Bu potansiyel, bu teknolojinin güneş enerjisi sektörü ve düşük karbonlu enerji sistemlerine geçiş yapan ülkeler açısından ne kadar önemli olduğunu ortaya koymaktadır.

Denizde yüzen fotovoltaiklerin kullanılmasının en büyük faydalarından biri mevcut alandır. Okyanuslar bu teknolojinin kullanılabileceği geniş bir alan sağlarken, karada alan için yarışan birçok uygulama vardır. Yüzen PV ayrıca tarım arazilerinde güneş çiftlikleri inşa etme konusundaki endişeleri de giderebilir. İngiltere'de bu alanda endişeler artmaktadır.

RWE Offshore Wind'de yüzer rüzgar geliştirme başkanı Chris Willow da bu teknolojinin büyük bir potansiyele sahip olduğunu söyleyerek aynı fikirde.

"Deniz üstü fotovoltaikler, kara ve göl kenarı teknolojileri için heyecan verici bir gelişme olma ve GW ölçeğinde güneş enerjisi üretimi için yeni kapılar açma potansiyeline sahiptir. Bu teknoloji, arazi kıtlığını ortadan kaldırarak yeni pazarlar açar."

Willock'un da dediği gibi, açık denizde enerji üretmenin bir yolunu sağlayarak, açık deniz PV arazi kıtlığıyla ilişkili sorunları ortadan kaldırır. Açık deniz geliştirmeleri üzerinde çalışan Norveçli bir mühendislik firması olan Moss Maritime'da kıdemli gemi mimarı olan Ingrid Lome'nin de belirttiği gibi, teknoloji Singapur gibi küçük şehir devletlerinde uygulanabilir.

"Karasal enerji üretimi için sınırlı alana sahip herhangi bir ülke için, denizde yüzen fotovoltaiklerin potansiyeli çok büyüktür. Singapur bunun başlıca örneğidir. Önemli bir fayda, su ürünleri yetiştiriciliği, petrol ve gaz üretim tesislerinin veya enerji gerektiren diğer tesislerin yanında elektrik üretebilme yeteneğidir."
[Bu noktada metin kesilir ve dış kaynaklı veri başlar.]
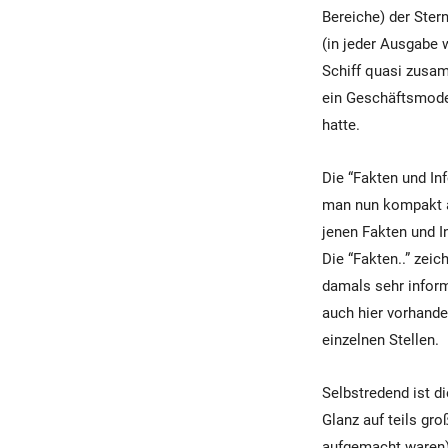
Bereiche) der Ste
(in jeder Ausgabe 
Schiff quasi zusa
ein Geschäftsmode
hatte.
Die “Fakten und Inf
man nun kompakt a
jenen Fakten und I
Die “Fakten..” zei
damals sehr inform
auch hier vorhande
einzelnen Stellen.
Selbstredend ist d
Glanz auf teils gr
aufgemacht waren).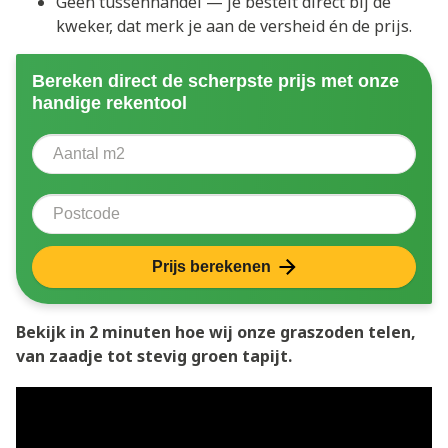
Geen tussenhandel — je bestelt direct bij de
kweker, dat merk je aan de versheid én de prijs.
Bereken direct de scherpste prijs met onze
handige rekentool
Aantal vierkante meter
Voer het aantal vierkante meters in dat u nodig heeft 
Postcode
Prijs berekenen
Bekijk in 2 minuten hoe wij onze graszoden telen,
van zaadje tot stevig groen tapijt.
Bu çok önemlidir. Teknoloji, daha geniş şebekeye entegre olmayan alanlar veya tesisler için mikro şebekeler yaratabilir ve bu da ulusal bir şebeke inşa etmekte zorluk çekecek büyük adalara sahip ülkelerde teknolojinin potansiyelini vurgulayabilir.
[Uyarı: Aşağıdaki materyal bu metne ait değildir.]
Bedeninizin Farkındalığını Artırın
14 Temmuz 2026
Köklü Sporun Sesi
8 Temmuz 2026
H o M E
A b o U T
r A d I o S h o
Özellikle Güneydoğu Asya, özellikle Endonezya, bu teknolojiden büyük bir destek alabilir. Güneydoğu Asya'da güneş enerjisi gelişimi için pek uygun olmayan çok sayıda ada ve arazi vardır. Bu bölgenin sahip olduğu şey, geniş bir su kütlesi ve okyanus ağıdır.

Teknolojinin ulusal şebekenin ötesinde karbonsuzlaştırma üzerinde bir etkisi olabilir. Yüzer PV geliştiricisi Solar-Duck'ın baş ticari sorumlusu Francisco Vozza bu pazar fırsatını vurguladı.

“Avrupa'da Yunanistan, İtalya ve Hollanda gibi yerlerde ticari ve ticari öncesi projeler görmeye başladık. Ancak Japonya, Bermuda, Güney Kore ve Güneydoğu Asya'nın her yerinde fırsatlar da var. Orada çok sayıda pazar var ve mevcut uygulamaların orada zaten ticarileştirildiğini görüyoruz.”

Bu teknoloji, Kuzey Denizi ve diğer okyanuslarda yenilenebilir enerji üretim kapasitesini kökten genişletmek için kullanılabilir ve enerji geçişini daha önce hiç olmadığı kadar hızlandırabilir. Ancak, bu hedefe ulaşılabilmesi için çeşitli zorlukların ve engellerin aşılması gerekir.